The man laughed, a rich, bassy laugh.
“Oh, aren’t you a tight-lipped one,” he said. “In my private study, I will say as I please… and eventually, you will say as I please, too. It may take a while, but we have nothing but time. The city of Montport and the guild have a friendly arrangement, you see. We help them out with such issues of enforcement as prove to be beyond their handling, and in exchange, they grant us occasional courtesies. No power in Montport will interfere with my questioning of you, and I expect that none from outside it will, either. I’ve heard all the stories about your order, but we are a long way from your power center,” he said.
“Six inches,” Tauri whispered.
“I beg your pardon?” the wizard said. “I’m afraid didn’t quite catch that. ”
“Six… inches,” Tauri repeated, at exactly the same level.
Iskondra, who had heard the utterance, found herself simultaneously hoping that the man would be so stupid and that he wouldn’t.
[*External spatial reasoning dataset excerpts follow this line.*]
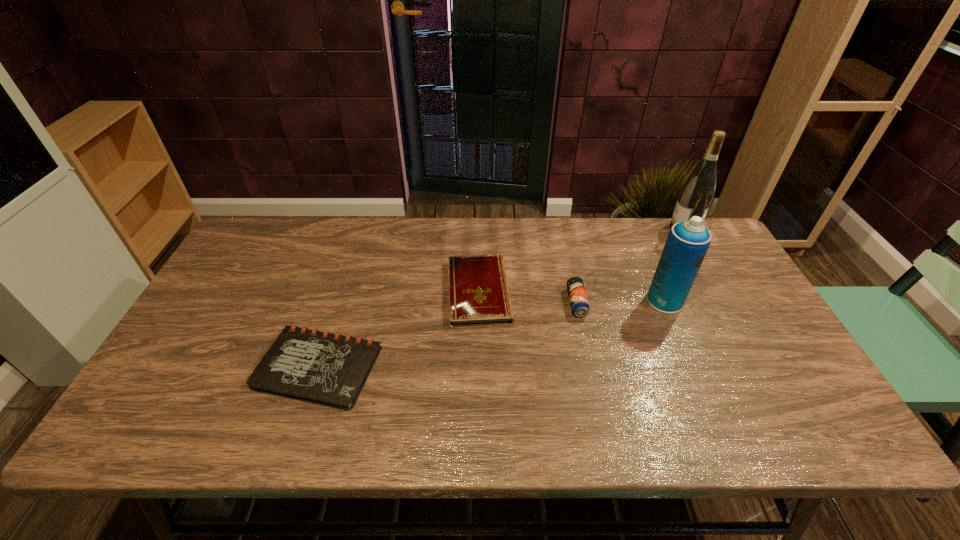
Find the location of a particular element. The height and width of the screenshot is (540, 960). wine bottle is located at coordinates (696, 195).

Where is `the farthest object`? The image size is (960, 540). the farthest object is located at coordinates (696, 195).

Identify the location of the fourth object from left to right. The image size is (960, 540). (687, 243).

Find the location of a particular element. Image resolution: width=960 pixels, height=540 pixels. the second tallest object is located at coordinates (687, 243).

Locate an element on the screen. Image resolution: width=960 pixels, height=540 pixels. the third object from right to left is located at coordinates (579, 303).

At what (x,y) coordinates should I click in order to perform the action: click on the third tallest object. Please return your answer as a coordinate pair (x, y). Looking at the image, I should click on (579, 303).

This screenshot has width=960, height=540. I want to click on the nearer notebook, so click(x=329, y=369).

Where is `the nearest object`? The image size is (960, 540). the nearest object is located at coordinates (329, 369).

The width and height of the screenshot is (960, 540). Identify the location of the second object from left to right. (479, 295).

Find the location of a particular element. The height and width of the screenshot is (540, 960). the right notebook is located at coordinates tap(479, 295).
Things got complicated when the enemy of your enemy was still your enemy.
She couldn’t see what was happening, but she pictured in her mind the man shuffling ever so slightly forward as he said, “I’m sorry, I’m afraid I still…”
Tauri’s chair lurched backwards, making Iskondra’s pitch forwards. The momentum stopped, leaving them tilted at a crazy angle. Tauri was still bound to the chair… Iskondra could only imagine he’d managed to get his feet free. It took only a little effort to picture them gripping the wizard’s neck.
“Six inches from my power center,” Tauri growled. “Were. No longer.”